(Source records)
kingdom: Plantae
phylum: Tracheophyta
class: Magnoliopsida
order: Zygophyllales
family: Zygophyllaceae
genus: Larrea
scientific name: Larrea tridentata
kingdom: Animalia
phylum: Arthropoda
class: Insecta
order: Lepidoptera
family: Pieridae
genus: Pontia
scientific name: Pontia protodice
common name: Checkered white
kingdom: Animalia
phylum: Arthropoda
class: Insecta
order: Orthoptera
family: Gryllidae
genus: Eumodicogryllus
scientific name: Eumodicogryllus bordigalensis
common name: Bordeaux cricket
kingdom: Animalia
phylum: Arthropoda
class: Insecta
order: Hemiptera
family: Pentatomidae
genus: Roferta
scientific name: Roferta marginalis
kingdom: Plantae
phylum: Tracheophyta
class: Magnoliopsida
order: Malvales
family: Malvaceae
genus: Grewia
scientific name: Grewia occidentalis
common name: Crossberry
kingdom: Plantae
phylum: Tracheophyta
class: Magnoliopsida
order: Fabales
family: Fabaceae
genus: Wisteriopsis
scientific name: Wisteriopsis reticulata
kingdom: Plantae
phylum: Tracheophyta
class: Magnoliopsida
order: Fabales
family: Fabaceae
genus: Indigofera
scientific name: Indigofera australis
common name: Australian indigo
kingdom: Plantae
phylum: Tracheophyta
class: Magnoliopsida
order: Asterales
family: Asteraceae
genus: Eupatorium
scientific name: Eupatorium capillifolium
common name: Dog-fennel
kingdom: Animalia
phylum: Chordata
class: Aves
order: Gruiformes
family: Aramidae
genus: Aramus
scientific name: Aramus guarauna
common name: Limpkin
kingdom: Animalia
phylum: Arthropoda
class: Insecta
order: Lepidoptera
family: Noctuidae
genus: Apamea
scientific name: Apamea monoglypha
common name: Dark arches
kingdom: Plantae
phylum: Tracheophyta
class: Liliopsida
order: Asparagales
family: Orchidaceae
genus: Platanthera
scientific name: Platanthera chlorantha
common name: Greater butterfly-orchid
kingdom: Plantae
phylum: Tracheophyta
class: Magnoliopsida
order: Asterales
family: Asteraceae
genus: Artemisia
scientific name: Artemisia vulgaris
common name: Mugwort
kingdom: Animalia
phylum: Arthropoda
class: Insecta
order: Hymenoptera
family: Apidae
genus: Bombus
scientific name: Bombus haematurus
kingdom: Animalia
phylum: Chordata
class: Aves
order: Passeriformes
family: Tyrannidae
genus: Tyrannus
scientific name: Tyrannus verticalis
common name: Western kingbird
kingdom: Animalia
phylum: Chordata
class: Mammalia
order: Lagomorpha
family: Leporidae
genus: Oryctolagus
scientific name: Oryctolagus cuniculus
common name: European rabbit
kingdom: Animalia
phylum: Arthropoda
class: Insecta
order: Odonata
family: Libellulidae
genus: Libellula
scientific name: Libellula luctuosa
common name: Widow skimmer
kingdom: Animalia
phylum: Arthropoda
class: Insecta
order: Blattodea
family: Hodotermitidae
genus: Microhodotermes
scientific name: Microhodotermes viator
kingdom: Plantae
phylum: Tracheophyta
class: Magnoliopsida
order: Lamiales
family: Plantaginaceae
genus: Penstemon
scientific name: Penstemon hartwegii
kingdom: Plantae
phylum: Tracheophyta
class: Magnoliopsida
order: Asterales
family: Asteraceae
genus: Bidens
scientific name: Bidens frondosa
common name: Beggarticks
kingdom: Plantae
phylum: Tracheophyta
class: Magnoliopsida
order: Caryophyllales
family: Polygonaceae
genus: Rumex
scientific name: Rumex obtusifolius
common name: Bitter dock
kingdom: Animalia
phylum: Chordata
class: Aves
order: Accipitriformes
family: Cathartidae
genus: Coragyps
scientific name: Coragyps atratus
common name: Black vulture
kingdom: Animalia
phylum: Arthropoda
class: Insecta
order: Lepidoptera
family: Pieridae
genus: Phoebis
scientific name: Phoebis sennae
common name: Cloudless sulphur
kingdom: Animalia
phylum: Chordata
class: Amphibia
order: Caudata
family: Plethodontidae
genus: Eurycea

• [Aim of the exercise]
Return every line of the records above verbatim, keeping the original order and line format.

• [The result]
kingdom: Plantae
phylum: Tracheophyta
class: Magnoliopsida
order: Zygophyllales
family: Zygophyllaceae
genus: Larrea
scientific name: Larrea tridentata
kingdom: Animalia
phylum: Arthropoda
class: Insecta
order: Lepidoptera
family: Pieridae
genus: Pontia
scientific name: Pontia protodice
common name: Checkered white
kingdom: Animalia
phylum: Arthropoda
class: Insecta
order: Orthoptera
family: Gryllidae
genus: Eumodicogryllus
scientific name: Eumodicogryllus bordigalensis
common name: Bordeaux cricket
kingdom: Animalia
phylum: Arthropoda
class: Insecta
order: Hemiptera
family: Pentatomidae
genus: Roferta
scientific name: Roferta marginalis
kingdom: Plantae
phylum: Tracheophyta
class: Magnoliopsida
order: Malvales
family: Malvaceae
genus: Grewia
scientific name: Grewia occidentalis
common name: Crossberry
kingdom: Plantae
phylum: Tracheophyta
class: Magnoliopsida
order: Fabales
family: Fabaceae
genus: Wisteriopsis
scientific name: Wisteriopsis reticulata
kingdom: Plantae
phylum: Tracheophyta
class: Magnoliopsida
order: Fabales
family: Fabaceae
genus: Indigofera
scientific name: Indigofera australis
common name: Australian indigo
kingdom: Plantae
phylum: Tracheophyta
class: Magnoliopsida
order: Asterales
family: Asteraceae
genus: Eupatorium
scientific name: Eupatorium capillifolium
common name: Dog-fennel
kingdom: Animalia
phylum: Chordata
class: Aves
order: Gruiformes
family: Aramidae
genus: Aramus
scientific name: Aramus guarauna
common name: Limpkin
kingdom: Animalia
phylum: Arthropoda
class: Insecta
order: Lepidoptera
family: Noctuidae
genus: Apamea
scientific name: Apamea monoglypha
common name: Dark arches
kingdom: Plantae
phylum: Tracheophyta
class: Liliopsida
order: Asparagales
family: Orchidaceae
genus: Platanthera
scientific name: Platanthera chlorantha
common name: Greater butterfly-orchid
kingdom: Plantae
phylum: Tracheophyta
class: Magnoliopsida
order: Asterales
family: Asteraceae
genus: Artemisia
scientific name: Artemisia vulgaris
common name: Mugwort
kingdom: Animalia
phylum: Arthropoda
class: Insecta
order: Hymenoptera
family: Apidae
genus: Bombus
scientific name: Bombus haematurus
kingdom: Animalia
phylum: Chordata
class: Aves
order: Passeriformes
family: Tyrannidae
genus: Tyrannus
scientific name: Tyrannus verticalis
common name: Western kingbird
kingdom: Animalia
phylum: Chordata
class: Mammalia
order: Lagomorpha
family: Leporidae
genus: Oryctolagus
scientific name: Oryctolagus cuniculus
common name: European rabbit
kingdom: Animalia
phylum: Arthropoda
class: Insecta
order: Odonata
family: Libellulidae
genus: Libellula
scientific name: Libellula luctuosa
common name: Widow skimmer
kingdom: Animalia
phylum: Arthropoda
class: Insecta
order: Blattodea
family: Hodotermitidae
genus: Microhodotermes
scientific name: Microhodotermes viator
kingdom: Plantae
phylum: Tracheophyta
class: Magnoliopsida
order: Lamiales
family: Plantaginaceae
genus: Penstemon
scientific name: Penstemon hartwegii
kingdom: Plantae
phylum: Tracheophyta
class: Magnoliopsida
order: Asterales
family: Asteraceae
genus: Bidens
scientific name: Bidens frondosa
common name: Beggarticks
kingdom: Plantae
phylum: Tracheophyta
class: Magnoliopsida
order: Caryophyllales
family: Polygonaceae
genus: Rumex
scientific name: Rumex obtusifolius
common name: Bitter dock
kingdom: Animalia
phylum: Chordata
class: Aves
order: Accipitriformes
family: Cathartidae
genus: Coragyps
scientific name: Coragyps atratus
common name: Black vulture
kingdom: Animalia
phylum: Arthropoda
class: Insecta
order: Lepidoptera
family: Pieridae
genus: Phoebis
scientific name: Phoebis sennae
common name: Cloudless sulphur
kingdom: Animalia
phylum: Chordata
class: Amphibia
order: Caudata
family: Plethodontidae
genus: Eurycea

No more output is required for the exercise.